> To do:
Pictures stay out; print the rest of the listing below exactly as it stands.

==*==

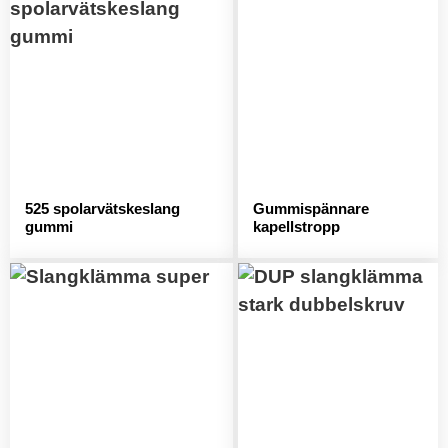
525 spolarvätskeslang
Gummispännare
gummi
kapellstropp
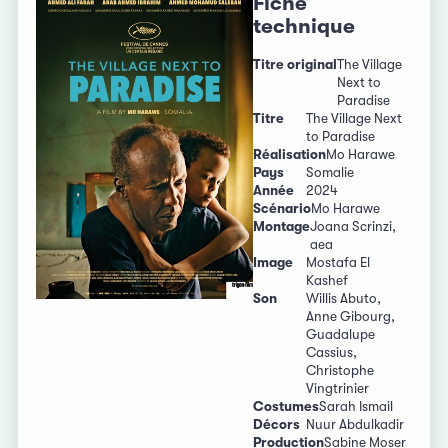
Fiche
technique
Titre original
The Village
Next to
Paradise
Titre
The Village Next
to Paradise
Réalisation
Mo Harawe
Pays
Somalie
Année
2024
Scénario
Mo Harawe
Montage
Joana Scrinzi,
aea
Image
Mostafa El
Kashef
Son
Willis Abuto,
Anne Gibourg,
Guadalupe
Cassius,
Christophe
Vingtrinier
Costumes
Sarah Ismail
Décors
Nuur Abdulkadir
Production
Sabine Moser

==*==

> Response to the task:
525 spolarvätskeslang
Gummispännare
gummi
kapellstropp
Fiche
technique
Titre original
The Village
Next to
Paradise
Titre
The Village Next
to Paradise
Réalisation
Mo Harawe
Pays
Somalie
Année
2024
Scénario
Mo Harawe
Montage
Joana Scrinzi,
aea
Image
Mostafa El
Kashef
Son
Willis Abuto,
Anne Gibourg,
Guadalupe
Cassius,
Christophe
Vingtrinier
Costumes
Sarah Ismail
Décors
Nuur Abdulkadir
Production
Sabine Moser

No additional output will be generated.